Last week we looked at 2 cases with regard to the rules. Here is our explanation of their proper application for Case 1.
On the first hole, John placed his ball on a tee and, before making his stroke, his club knocked the ball off the tee.
-As long as he has not made a stroke at the ball, the ball is not in play. If he accidentally knocks the ball off the tee, there is no penalty.
John decides to move his tee to a new location a few feet away and tees up his ball.
-It is a given that the ball is not yet in play, so John may move his tee to any other place. He must, of course, remain within the legal teeing area that is 2-club lengths from the line formed by the tee blocks.

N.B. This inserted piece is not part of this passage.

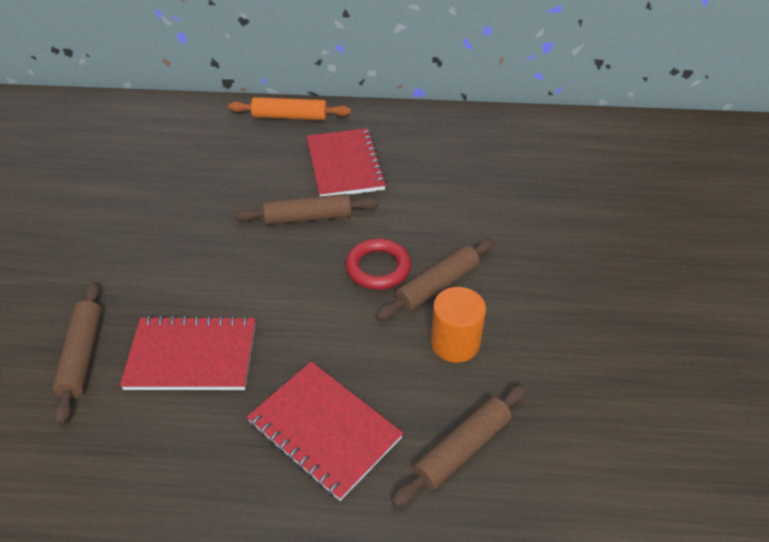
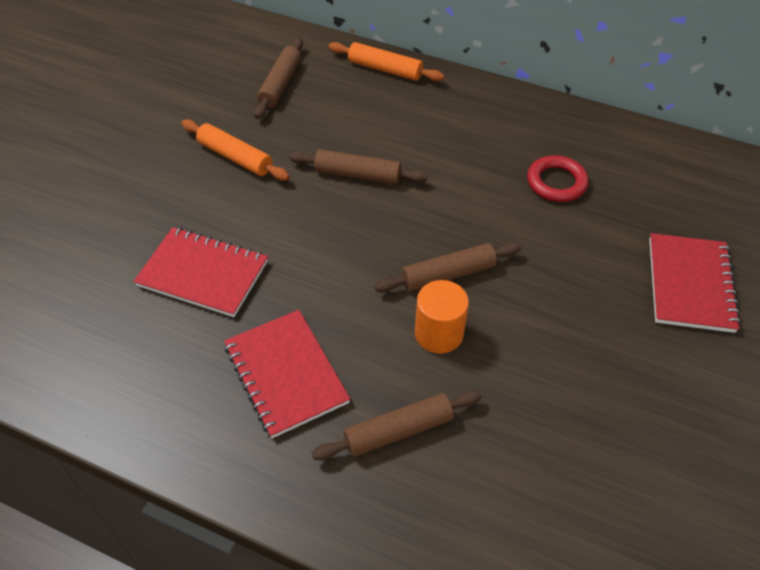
camera: 20 degrees right, 5 degrees up
brown rolling pin [53,282,102,425] -> brown rolling pin moved to [254,38,303,119]
red notebook [307,128,387,196] -> red notebook moved to [649,233,741,333]
red ring [345,238,411,290] -> red ring moved to [527,155,589,202]
none -> orange rolling pin [181,120,290,181]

Before making his swing, he removes some weeds.
-It is permitted to modify the surface of the teeing area. Consequently, a player may remove anything that grows in this area.
He takes a practice swing and, again, knocks his ball off the tee.
-Because his ball is not in play, hitting his ball with a practice swing does not incur a penalty and it does not matter where the ball ends up.
John decides to not use a wooden tee and looks for some sand with which to build a small pyramid as a tee. He puts his ball on this sand tee and hits his ball to within 6 inches of the hole.
-In the teeing area, a player may modify the surface. He may tee up his ball on anything such as a ridge of grass. He may also indent the surface with a club to create a tee and place his ball on it.
-However, if one uses a wooden tee, the Rules stipulate that it cannot be longer than 4 inches, nor may it be designed to do anything other than support a ball.
Arriving at the green, John holes out. What is John’s score for this hole?
John will write in a score of 2 on his card.